On Saturday we went to the local history museum. I never liked history in school, but it amazes me when I visit places and learn about the people who came before. It’s easier for me to imagine the people as actually living instead of being dead stories passed down. History reminds me of poetry in the way that both are not taught very well in school. These subjects should come alive, but are instead presented as facts to memorize and analyze.

This weekend I’m going South with my parents to find a place to live in August and meet with the director of my program. It will be interesting to see this foreign place I will call home for the next three years. Moving is such a shock–physically, mentally, spiritually. I was nervous to move in with the sisters, and that turned out great. It helps my confidence to remember that.
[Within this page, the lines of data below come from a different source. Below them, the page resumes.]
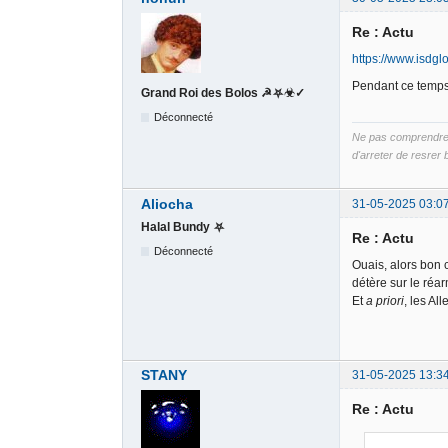
Re : Actu
https://www.isdglo
Pendant ce temps
Grand Roi des Bolos ☭⛧☣✓
Déconnecté
Ne pas comprendre B
d'arreter de resrer b
Aliocha
31-05-2025 03:0
Halal Bundy ⛧
Re : Actu
Déconnecté
Ouais, alors bon 
détère sur le réa
Et
a priori
, les Al
STANY
31-05-2025 13:3
Re : Actu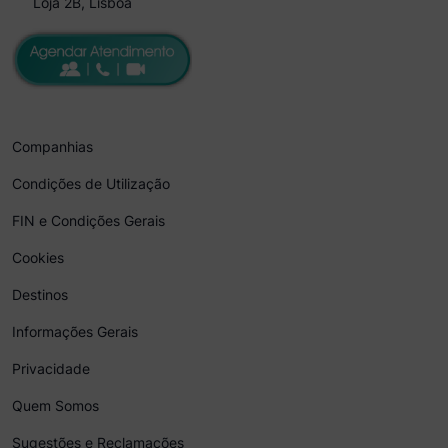
Loja 2B, Lisboa
Companhias
Condições de Utilização
FIN e Condições Gerais
Cookies
Destinos
Informações Gerais
Privacidade
Quem Somos
Sugestões e Reclamações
Whatever the future brings, I will adapt.

Reading Terrance Hayes’s Lighthead on a swing outside, overlooking ancient trees, gave me chills. If a more intimate way to love life exists, I’m not aware of it. The man is a poetry god. I saw him speak on a panel once, and spent the entire hour wondering how someone so young and stunningly good-looking speaks fluent truth and lyrical language.

I have a hard time considering myself a poet. There’s something intimidating about the label. I write poetry. It’s not my strongest genre, by any means, but I enjoy it. My prose is often inspired by poetry, and I admire gifted poets like no other. This might make me a poet. Not sure why that label makes me feel undeserving.

It took me a long while to embrace being called a writer, too. I recently reflected on the way I can’t even journal without being a “writer” and obsessing over language, crossing out weak words, or criticizing how many times I used the word “I.” When it’s a journal! Of course the whole time is spent talking about my thoughts, myself, my experiences. Who am I trying to impress? Sometimes I just want to write for the sake of writing—without worrying whether the words pack any punch or are worth writing out.

The sister who got me connected with where I live, and is also a poet, asked me to write a reflection to publish in their monthly newsletter. I’m being OCD about it, taking forever to write the thing. I’m trying to remember that many of the sisters taught grade school English and are therefore appalled by the way creative writers regularly break grammatical rules. Writing in unconventionally punctuated sentences allows me to feel most true to myself. I’m trying to return to composition-class-style writing for this reflection. It’s restrictive, though. Grammar is such a powerful tool when used properly, as well as when abused consciously. It took me forever to learn my English teacher in high school was right—that I needed to learn the rules of grammar before I could successfully break them. I was slow to catch onto grammar—never fully grasping it until college. That’s why I loved working at the university’s writing center. We strived to empower students, many of them coming in with low self-esteem about their writing ability due to some struggles with grammar.

I wish I could make all of the grammar snobs take a linguistics class. The rules for speaking are very different than the rules for writing. I’m an English major, and I still say I’m doing “good” when someone asks me how I’m doing. I know, if I’m writing—even an e-mail—to use “well.” I’m not uneducated, yet people who like black and white thinking are quick to assume such things when someone doesn’t speak like they learned a person is supposed to. What a shame there’s not more poets out there, encouraging people to test the limits of language.

Not what you see, but what you perceive:

that’s poetry. Not the noise, but its rhythm; an arrangement

of derangements; I’ll eat you to live: that’s poetry.